Tidal wetlands are sentinel ecosystems for environmental change and human-induced degradation of natural systems. They have existed in a state of equilibrium with sea level rise (SLR) over the past 4,000 years by accumulating soil organic matter (SOM) produced by plants and trapping mineral sediment. Accumulation of SOM is controlled by the balance between plant productivity and decomposition. Both processes are susceptible to anthropogenic disturbance, including salinization caused by declining freshwater flows, eutrophication from fertilizer runoff, or accelerated SLR. I utilized field measurements and a stable-isotope tracer approach to examine how anthropogenic disturbances alter SOM through the direct effects of changes on microbial metabolism and the indirect effects mediated through changes in plant communities.
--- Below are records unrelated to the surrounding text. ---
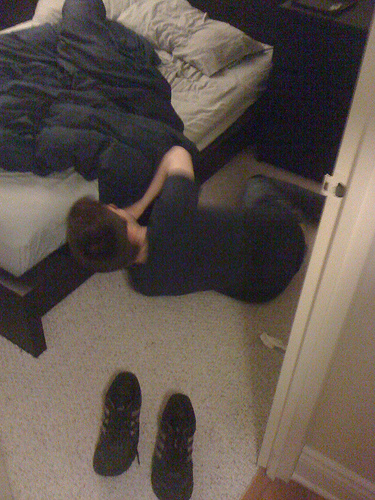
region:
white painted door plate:
[315, 161, 355, 223]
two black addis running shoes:
[79, 366, 205, 497]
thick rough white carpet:
[9, 398, 82, 483]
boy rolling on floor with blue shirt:
[43, 136, 328, 296]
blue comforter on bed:
[8, 11, 190, 166]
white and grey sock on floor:
[249, 328, 299, 366]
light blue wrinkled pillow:
[116, 4, 257, 85]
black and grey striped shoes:
[145, 418, 178, 475]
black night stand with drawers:
[275, 0, 354, 186]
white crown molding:
[276, 428, 338, 498]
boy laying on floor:
[59, 139, 310, 306]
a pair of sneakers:
[90, 366, 207, 498]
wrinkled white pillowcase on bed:
[154, 2, 262, 69]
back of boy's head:
[66, 197, 146, 276]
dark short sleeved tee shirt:
[144, 175, 294, 305]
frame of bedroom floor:
[283, 243, 357, 412]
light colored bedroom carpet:
[9, 393, 84, 447]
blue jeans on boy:
[240, 172, 322, 238]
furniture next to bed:
[259, 5, 348, 137]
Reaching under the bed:
[17, 87, 289, 390]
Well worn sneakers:
[70, 333, 255, 499]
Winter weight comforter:
[1, 0, 215, 145]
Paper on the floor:
[219, 285, 306, 399]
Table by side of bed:
[190, 0, 373, 219]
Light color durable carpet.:
[9, 287, 312, 498]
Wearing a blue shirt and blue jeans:
[54, 129, 341, 344]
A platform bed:
[1, 86, 332, 359]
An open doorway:
[242, 52, 367, 438]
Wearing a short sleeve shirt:
[44, 130, 276, 333]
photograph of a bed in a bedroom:
[5, 6, 372, 498]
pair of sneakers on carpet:
[78, 367, 213, 498]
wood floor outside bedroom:
[247, 470, 323, 498]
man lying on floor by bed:
[64, 143, 324, 302]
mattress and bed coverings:
[0, 6, 266, 169]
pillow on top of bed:
[110, 4, 285, 74]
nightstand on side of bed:
[249, 1, 363, 183]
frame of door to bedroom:
[254, 77, 365, 484]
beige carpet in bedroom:
[64, 303, 249, 373]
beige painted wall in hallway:
[325, 292, 368, 472]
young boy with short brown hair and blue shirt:
[60, 139, 330, 308]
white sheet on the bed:
[162, 39, 248, 114]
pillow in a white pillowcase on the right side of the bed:
[118, 4, 263, 70]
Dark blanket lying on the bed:
[2, 0, 203, 214]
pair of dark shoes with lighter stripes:
[82, 361, 200, 493]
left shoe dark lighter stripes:
[151, 388, 206, 496]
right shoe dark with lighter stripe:
[75, 365, 145, 478]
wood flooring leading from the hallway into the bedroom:
[242, 457, 324, 495]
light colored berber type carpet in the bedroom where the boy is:
[64, 306, 247, 393]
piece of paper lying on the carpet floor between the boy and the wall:
[254, 318, 285, 358]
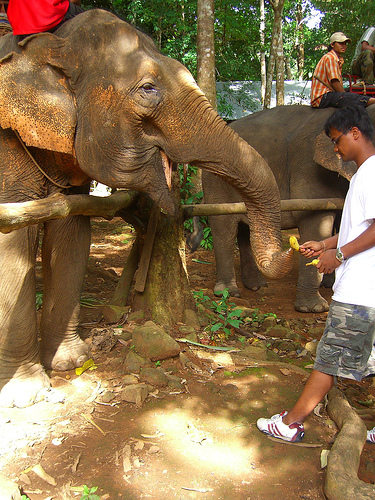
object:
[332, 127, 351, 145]
eyeglasses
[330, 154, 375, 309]
shirt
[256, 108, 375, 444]
man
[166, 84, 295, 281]
trunk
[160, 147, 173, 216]
mouth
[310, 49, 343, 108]
shirt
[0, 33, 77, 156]
ear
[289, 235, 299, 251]
banana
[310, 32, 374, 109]
man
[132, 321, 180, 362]
rock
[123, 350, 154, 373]
rock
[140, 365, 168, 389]
rock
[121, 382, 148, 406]
rock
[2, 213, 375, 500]
ground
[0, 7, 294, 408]
elephant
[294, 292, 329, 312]
foot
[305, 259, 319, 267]
banana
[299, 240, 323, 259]
hand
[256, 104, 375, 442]
boy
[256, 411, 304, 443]
shoe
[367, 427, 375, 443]
shoe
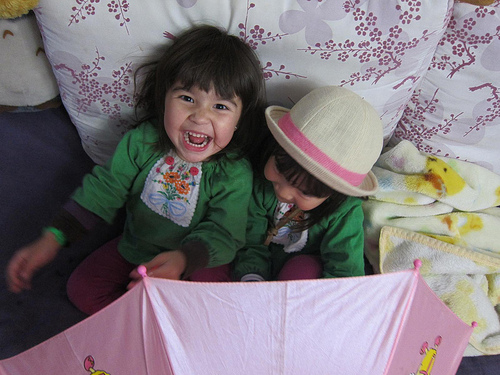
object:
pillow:
[386, 2, 500, 171]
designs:
[303, 0, 433, 85]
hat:
[261, 83, 387, 198]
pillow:
[25, 0, 455, 169]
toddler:
[37, 120, 254, 318]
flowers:
[147, 154, 198, 219]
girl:
[0, 27, 261, 316]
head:
[159, 32, 252, 166]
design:
[411, 333, 452, 374]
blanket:
[362, 139, 497, 360]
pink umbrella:
[0, 261, 477, 374]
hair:
[126, 23, 270, 163]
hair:
[266, 123, 350, 233]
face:
[265, 155, 330, 210]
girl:
[192, 85, 377, 293]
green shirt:
[234, 169, 368, 280]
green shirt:
[47, 120, 254, 280]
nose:
[189, 102, 212, 126]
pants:
[67, 236, 233, 315]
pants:
[184, 244, 325, 284]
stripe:
[275, 116, 367, 188]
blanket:
[33, 0, 457, 171]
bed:
[1, 0, 499, 373]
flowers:
[428, 6, 499, 79]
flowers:
[465, 79, 499, 135]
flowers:
[388, 86, 465, 157]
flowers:
[298, 1, 438, 89]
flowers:
[233, 2, 310, 82]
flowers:
[53, 46, 135, 116]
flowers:
[64, 0, 134, 38]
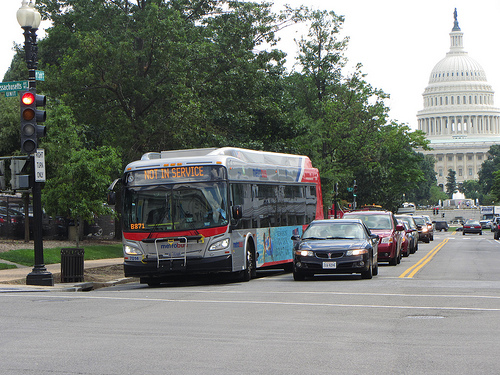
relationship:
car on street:
[287, 209, 381, 284] [224, 301, 342, 375]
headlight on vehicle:
[294, 245, 367, 261] [287, 209, 381, 284]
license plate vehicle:
[318, 261, 340, 270] [287, 209, 381, 284]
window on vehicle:
[303, 221, 366, 243] [287, 209, 381, 284]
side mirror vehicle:
[372, 233, 383, 243] [287, 209, 381, 284]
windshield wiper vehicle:
[303, 221, 366, 243] [287, 209, 381, 284]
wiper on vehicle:
[300, 234, 358, 242] [287, 209, 381, 284]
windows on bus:
[226, 175, 319, 227] [114, 145, 326, 286]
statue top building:
[449, 8, 462, 34] [415, 9, 498, 203]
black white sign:
[34, 151, 52, 183] [34, 149, 52, 181]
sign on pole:
[34, 149, 52, 181] [19, 6, 53, 285]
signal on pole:
[16, 90, 42, 154] [19, 6, 53, 285]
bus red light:
[114, 145, 326, 286] [18, 92, 38, 108]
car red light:
[287, 209, 381, 284] [18, 92, 38, 108]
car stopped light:
[287, 209, 381, 284] [18, 92, 38, 108]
Increased salinity and eutrophication accelerate microbial mineralization of organic matter by providing more energetically efficient metabolic pathways, sulfate reduction (salinity) and nitrate reduction (eutrophication). However, the microbial response is dwarfed by changes in plant productivity and biomass allocation. Salinity and eutrophication reduce total root biomass and allocation of carbon to the rooting zone. Incorporating the observed biogeochemical changes into models of marsh geomorphology reveals that increased salinity reduces the contribution of SOM to vertical accretion and reduces marsh resiliency to accelerated SLR. These results highlight the importance of the complex interactions between plant productivity, microbial activity, and geomorphic processes in tidal wetland landscapes. Because tidal wetlands integrate impacts to both freshwater and marine systems, their survival depends on maintaining the integrity in the continuum of landscapes from the headwaters of rivers to the ocean.